● **Work instructions**
All records that follow are to be output exactly.
___ Study material
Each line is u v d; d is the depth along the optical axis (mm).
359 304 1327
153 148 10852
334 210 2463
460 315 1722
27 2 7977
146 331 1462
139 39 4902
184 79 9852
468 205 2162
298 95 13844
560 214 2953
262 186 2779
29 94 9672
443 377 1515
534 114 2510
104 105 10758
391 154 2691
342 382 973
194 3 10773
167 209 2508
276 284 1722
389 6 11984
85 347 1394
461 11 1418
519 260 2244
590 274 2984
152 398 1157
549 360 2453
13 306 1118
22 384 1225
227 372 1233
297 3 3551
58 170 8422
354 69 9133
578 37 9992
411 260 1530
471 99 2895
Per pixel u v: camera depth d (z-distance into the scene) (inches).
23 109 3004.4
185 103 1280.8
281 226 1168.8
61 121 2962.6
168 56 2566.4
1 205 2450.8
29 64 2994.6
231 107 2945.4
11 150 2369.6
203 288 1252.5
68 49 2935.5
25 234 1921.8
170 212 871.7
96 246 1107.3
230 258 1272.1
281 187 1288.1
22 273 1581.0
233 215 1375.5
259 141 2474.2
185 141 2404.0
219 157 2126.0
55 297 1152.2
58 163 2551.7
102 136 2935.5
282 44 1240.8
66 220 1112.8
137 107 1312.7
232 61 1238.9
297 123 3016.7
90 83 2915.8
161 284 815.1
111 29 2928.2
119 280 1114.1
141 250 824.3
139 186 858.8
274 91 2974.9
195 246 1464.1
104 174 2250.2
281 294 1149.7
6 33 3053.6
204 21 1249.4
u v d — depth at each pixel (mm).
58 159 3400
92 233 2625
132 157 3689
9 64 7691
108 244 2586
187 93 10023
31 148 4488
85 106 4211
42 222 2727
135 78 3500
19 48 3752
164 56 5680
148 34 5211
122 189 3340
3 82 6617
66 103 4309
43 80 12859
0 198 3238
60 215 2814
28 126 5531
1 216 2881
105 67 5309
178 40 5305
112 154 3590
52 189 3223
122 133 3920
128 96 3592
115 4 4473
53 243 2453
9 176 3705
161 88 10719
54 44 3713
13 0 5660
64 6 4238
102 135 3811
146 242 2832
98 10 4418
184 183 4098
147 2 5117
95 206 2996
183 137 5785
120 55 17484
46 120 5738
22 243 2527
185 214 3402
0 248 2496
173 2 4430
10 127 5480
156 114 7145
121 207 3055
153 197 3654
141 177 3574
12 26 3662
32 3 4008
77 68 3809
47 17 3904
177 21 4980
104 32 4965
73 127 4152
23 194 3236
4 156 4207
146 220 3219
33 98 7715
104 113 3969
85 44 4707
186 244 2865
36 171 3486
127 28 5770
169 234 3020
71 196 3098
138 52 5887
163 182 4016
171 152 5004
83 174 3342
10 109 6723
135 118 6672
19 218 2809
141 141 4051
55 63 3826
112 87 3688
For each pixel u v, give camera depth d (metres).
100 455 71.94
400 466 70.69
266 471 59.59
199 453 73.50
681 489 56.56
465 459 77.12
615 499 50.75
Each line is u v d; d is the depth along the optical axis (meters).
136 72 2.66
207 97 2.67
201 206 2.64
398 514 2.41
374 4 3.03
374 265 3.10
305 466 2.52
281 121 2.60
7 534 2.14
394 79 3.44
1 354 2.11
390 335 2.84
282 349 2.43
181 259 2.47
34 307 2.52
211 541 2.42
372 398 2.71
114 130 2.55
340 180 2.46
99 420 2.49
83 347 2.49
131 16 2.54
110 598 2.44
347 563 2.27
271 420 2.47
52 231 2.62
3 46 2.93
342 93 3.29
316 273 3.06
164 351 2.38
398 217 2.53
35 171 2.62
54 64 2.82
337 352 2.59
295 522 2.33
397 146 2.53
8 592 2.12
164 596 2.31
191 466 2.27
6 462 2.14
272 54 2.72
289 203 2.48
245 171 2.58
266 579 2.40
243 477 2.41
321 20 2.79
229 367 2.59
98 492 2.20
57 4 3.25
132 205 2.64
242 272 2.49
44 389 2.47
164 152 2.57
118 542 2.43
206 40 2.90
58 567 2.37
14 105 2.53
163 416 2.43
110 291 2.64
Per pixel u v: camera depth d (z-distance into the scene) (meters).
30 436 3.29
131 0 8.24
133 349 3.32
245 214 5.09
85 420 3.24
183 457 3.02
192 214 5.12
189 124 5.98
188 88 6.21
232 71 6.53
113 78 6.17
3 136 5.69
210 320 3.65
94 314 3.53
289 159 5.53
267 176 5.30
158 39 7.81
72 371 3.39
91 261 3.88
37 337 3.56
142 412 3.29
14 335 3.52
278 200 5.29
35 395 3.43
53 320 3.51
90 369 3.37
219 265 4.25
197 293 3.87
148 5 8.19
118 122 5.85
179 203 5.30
______
● **Solution below**
Each line is u v d; d is the depth along the optical axis (mm).
359 304 1327
153 148 10852
334 210 2463
460 315 1722
27 2 7977
146 331 1462
139 39 4902
184 79 9852
468 205 2162
298 95 13844
560 214 2953
262 186 2779
29 94 9672
443 377 1515
534 114 2510
104 105 10758
391 154 2691
342 382 973
194 3 10773
167 209 2508
276 284 1722
389 6 11984
85 347 1394
461 11 1418
519 260 2244
590 274 2984
152 398 1157
549 360 2453
13 306 1118
22 384 1225
227 372 1233
297 3 3551
58 170 8422
354 69 9133
578 37 9992
411 260 1530
471 99 2895
Per pixel u v: camera depth d (z-distance into the scene) (inches).
23 109 3004.4
185 103 1280.8
281 226 1168.8
61 121 2962.6
168 56 2566.4
1 205 2450.8
29 64 2994.6
231 107 2945.4
11 150 2369.6
203 288 1252.5
68 49 2935.5
25 234 1921.8
170 212 871.7
96 246 1107.3
230 258 1272.1
281 187 1288.1
22 273 1581.0
233 215 1375.5
259 141 2474.2
185 141 2404.0
219 157 2126.0
55 297 1152.2
58 163 2551.7
102 136 2935.5
282 44 1240.8
66 220 1112.8
137 107 1312.7
232 61 1238.9
297 123 3016.7
90 83 2915.8
161 284 815.1
111 29 2928.2
119 280 1114.1
141 250 824.3
139 186 858.8
274 91 2974.9
195 246 1464.1
104 174 2250.2
281 294 1149.7
6 33 3053.6
204 21 1249.4
u v d — depth at each pixel (mm).
58 159 3400
92 233 2625
132 157 3689
9 64 7691
108 244 2586
187 93 10023
31 148 4488
85 106 4211
42 222 2727
135 78 3500
19 48 3752
164 56 5680
148 34 5211
122 189 3340
3 82 6617
66 103 4309
43 80 12859
0 198 3238
60 215 2814
28 126 5531
1 216 2881
105 67 5309
178 40 5305
112 154 3590
52 189 3223
122 133 3920
128 96 3592
115 4 4473
53 243 2453
9 176 3705
161 88 10719
54 44 3713
13 0 5660
64 6 4238
102 135 3811
146 242 2832
98 10 4418
184 183 4098
147 2 5117
95 206 2996
183 137 5785
120 55 17484
46 120 5738
22 243 2527
185 214 3402
0 248 2496
173 2 4430
10 127 5480
156 114 7145
121 207 3055
153 197 3654
141 177 3574
12 26 3662
32 3 4008
77 68 3809
47 17 3904
177 21 4980
104 32 4965
73 127 4152
23 194 3236
4 156 4207
146 220 3219
33 98 7715
104 113 3969
85 44 4707
186 244 2865
36 171 3486
127 28 5770
169 234 3020
71 196 3098
138 52 5887
163 182 4016
171 152 5004
83 174 3342
10 109 6723
135 118 6672
19 218 2809
141 141 4051
55 63 3826
112 87 3688
For each pixel u v, give camera depth d (metres).
100 455 71.94
400 466 70.69
266 471 59.59
199 453 73.50
681 489 56.56
465 459 77.12
615 499 50.75
Each line is u v d; d is the depth along the optical axis (meters).
136 72 2.66
207 97 2.67
201 206 2.64
398 514 2.41
374 4 3.03
374 265 3.10
305 466 2.52
281 121 2.60
7 534 2.14
394 79 3.44
1 354 2.11
390 335 2.84
282 349 2.43
181 259 2.47
34 307 2.52
211 541 2.42
372 398 2.71
114 130 2.55
340 180 2.46
99 420 2.49
83 347 2.49
131 16 2.54
110 598 2.44
347 563 2.27
271 420 2.47
52 231 2.62
3 46 2.93
342 93 3.29
316 273 3.06
164 351 2.38
398 217 2.53
35 171 2.62
54 64 2.82
337 352 2.59
295 522 2.33
397 146 2.53
8 592 2.12
164 596 2.31
191 466 2.27
6 462 2.14
272 54 2.72
289 203 2.48
245 171 2.58
266 579 2.40
243 477 2.41
321 20 2.79
229 367 2.59
98 492 2.20
57 4 3.25
132 205 2.64
242 272 2.49
44 389 2.47
164 152 2.57
118 542 2.43
206 40 2.90
58 567 2.37
14 105 2.53
163 416 2.43
110 291 2.64
Per pixel u v: camera depth d (z-distance into the scene) (meters).
30 436 3.29
131 0 8.24
133 349 3.32
245 214 5.09
85 420 3.24
183 457 3.02
192 214 5.12
189 124 5.98
188 88 6.21
232 71 6.53
113 78 6.17
3 136 5.69
210 320 3.65
94 314 3.53
289 159 5.53
267 176 5.30
158 39 7.81
72 371 3.39
91 261 3.88
37 337 3.56
142 412 3.29
14 335 3.52
278 200 5.29
35 395 3.43
53 320 3.51
90 369 3.37
219 265 4.25
197 293 3.87
148 5 8.19
118 122 5.85
179 203 5.30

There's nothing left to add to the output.